ECLI:NL:RBSGR:2000:AA6641
Rechtbank 's-Gravenhage
- Voorlopige voorziening+bodemzaak
- H.J. Buijsman
- Rechtspraak.nl
Toewijzing voorlopige voorziening in asielzaak met betrekking tot uitzetting van verzoekster
In deze zaak heeft de Rechtbank 's-Gravenhage op 18 mei 2000 uitspraak gedaan in een verzoek om voorlopige voorziening van een Liberiaanse vrouw, geboren in 1982, die een aanvraag om toelating als vluchteling had ingediend. De aanvraag werd op 1 mei 2000 door de Staatssecretaris van Justitie afgewezen wegens niet-ontvankelijkheid. De verzoekster had op 26 april 2000 haar aanvraag ingediend, maar kreeg te horen dat zij de behandeling van een in te dienen bezwaarschrift niet in Nederland mocht afwachten. Na een eerdere intrekking van een verzoek om voorlopige voorziening, diende verzoekster op 9 mei 2000 een nieuw verzoek in om uitzetting te verbieden totdat op haar bezwaar was beslist.
De president van de rechtbank heeft op basis van artikel 8:81 van de Algemene wet bestuursrecht (Awb) de noodzaak van een voorlopige voorziening beoordeeld. De rechtbank oordeelde dat de aanvraag om toelating als vluchteling niet tijdig en zorgvuldig was behandeld door de verweerder, wat leidde tot de conclusie dat de aanvraag kennelijk ongegrond of niet-ontvankelijk was. De president heeft vastgesteld dat de termijn van 48 uur voor de behandeling van de aanvraag in het Aanmeldcentrum was overschreden, wat een schending van de zorgvuldigheidseisen inhield.

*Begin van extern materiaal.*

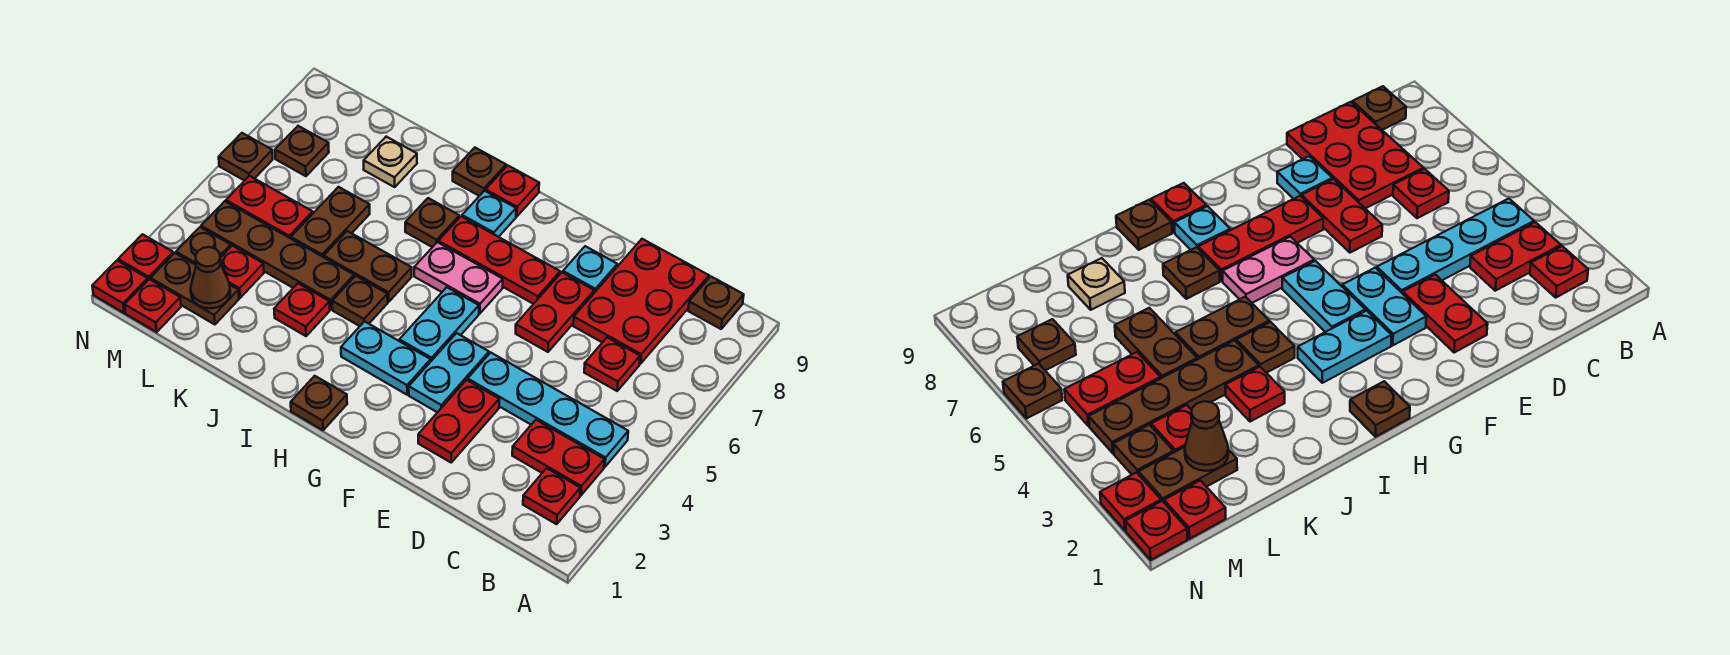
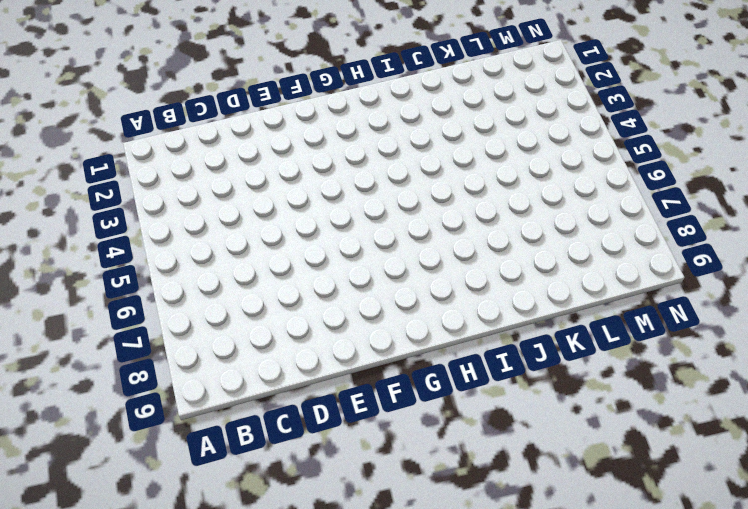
none -> red 1x1 plate [523,468,580,524]
none -> red 1x2 plate [512,420,604,495]
none -> cyan 1x4 plate [468,353,628,467]
none -> brown 1x1 plate [688,276,744,329]

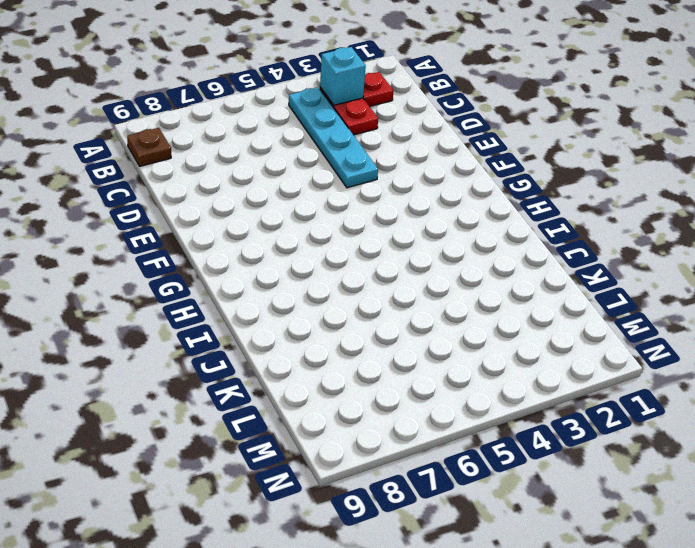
cyan 1x1 brick [320,47,366,105] -> none
none -> red 1x1 plate [584,337,640,391]
none -> red 2x3 plate [573,239,709,364]
none -> red 1x2 plate [418,380,499,462]
none -> red 1x2 plate [516,273,594,352]

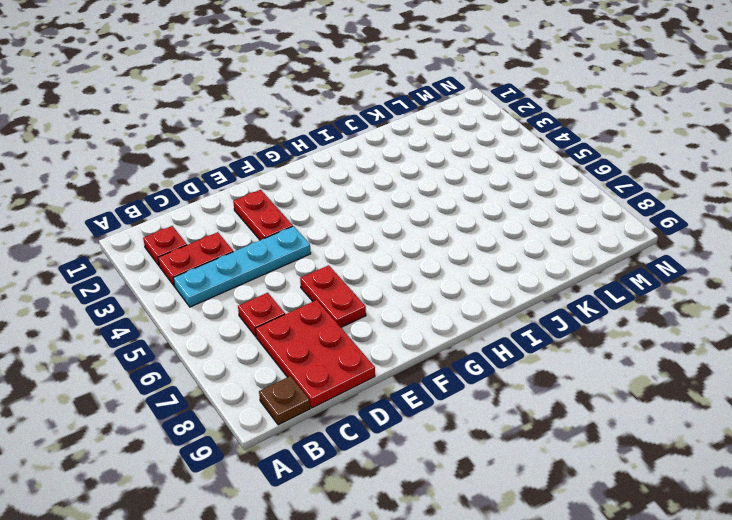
none -> cyan 1x1 plate [563,246,617,293]
none -> cyan 1x2 plate [409,333,489,412]
none -> red 1x3 plate [438,216,560,304]
none -> cyan 1x2 plate [341,321,431,395]

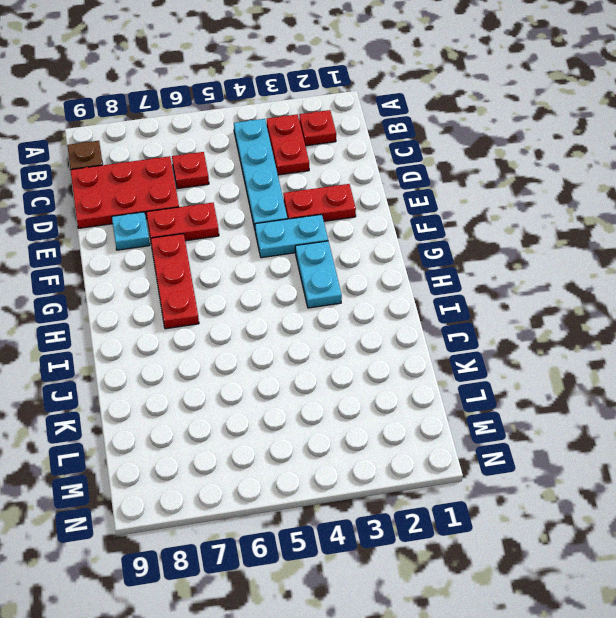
none -> cyan 1x2 plate [399,287,479,361]
none -> pink 1x2 plate [414,242,503,314]
none -> brown 1x1 plate [291,376,347,430]
none -> cyan 1x1 plate [462,191,516,237]

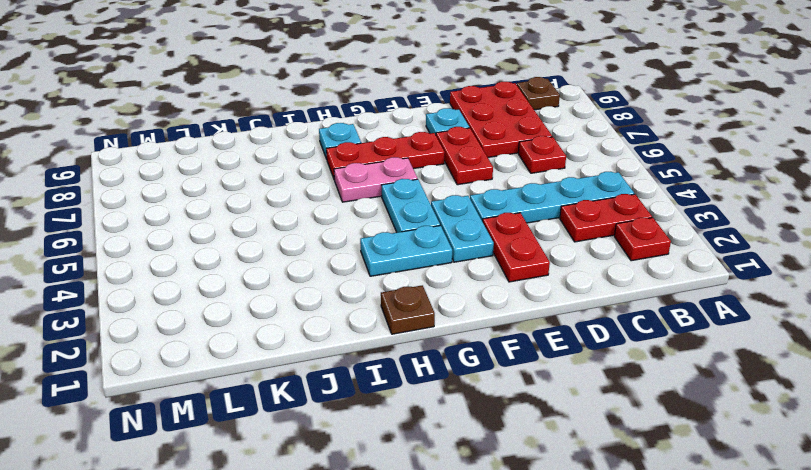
none -> red 1x1 plate [486,166,539,216]
none -> brown 1x1 plate [332,276,388,326]
none -> brown 1x2 plate [324,231,412,302]
none -> brown 1x1 plate [405,198,459,247]

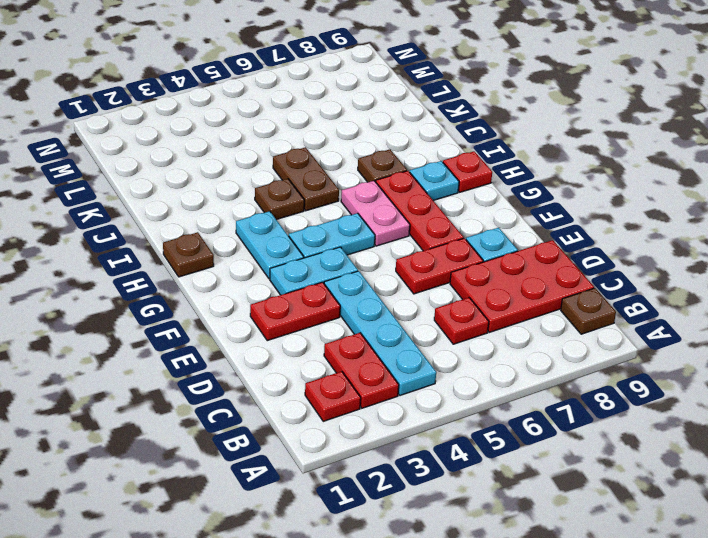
none -> brown 1x1 plate [453,148,506,196]
none -> red 1x1 plate [274,283,330,336]
none -> brown 1x4 plate [201,201,354,309]
none -> brown 1x2 plate [291,187,370,257]

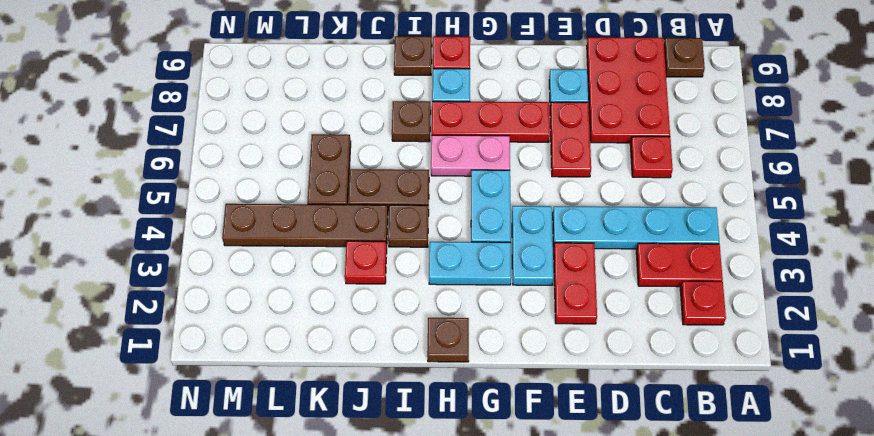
none -> tan 1x1 plate [364,137,417,187]
none -> brown 1x2 plate [150,253,239,325]
none -> red 1x1 plate [220,246,264,298]
none -> red 1x2 plate [226,176,313,239]

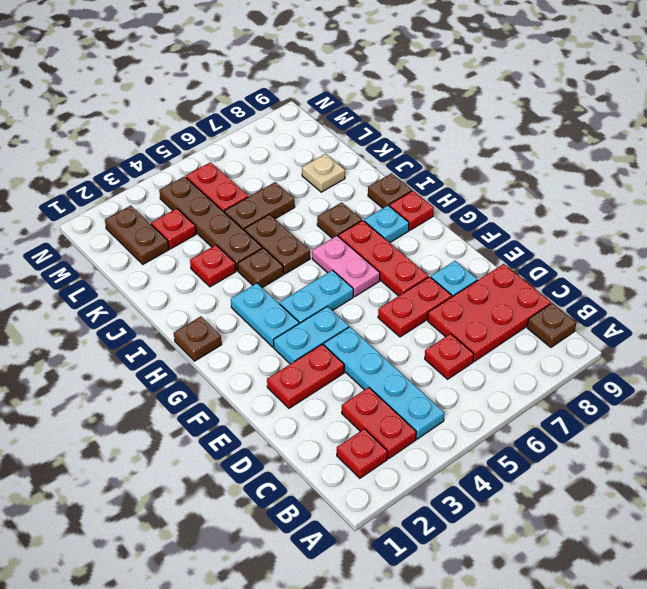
none -> red 1x1 plate [125,279,181,332]
none -> brown 1x1 plate [176,227,231,265]
none -> brown 1x1 plate [275,126,329,176]
none -> red 1x1 plate [92,261,148,313]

De rechtbank heeft het verzoek tot het treffen van een voorlopige voorziening toegewezen en bepaald dat de uitzetting van verzoekster achterwege moet blijven totdat vier weken na de beslissing op het bezwaar zijn verstreken. Tevens is de Staatssecretaris van Justitie veroordeeld tot vergoeding van de proceskosten van verzoekster, die op ƒ 1420,-- zijn vastgesteld, en het griffierecht van ƒ 50,--. Deze uitspraak is gedaan door mr. H.J. Buijsman en openbaar uitgesproken in aanwezigheid van mr. M.C. Korevaar als griffier. Tegen deze uitspraak staat geen rechtsmiddel open.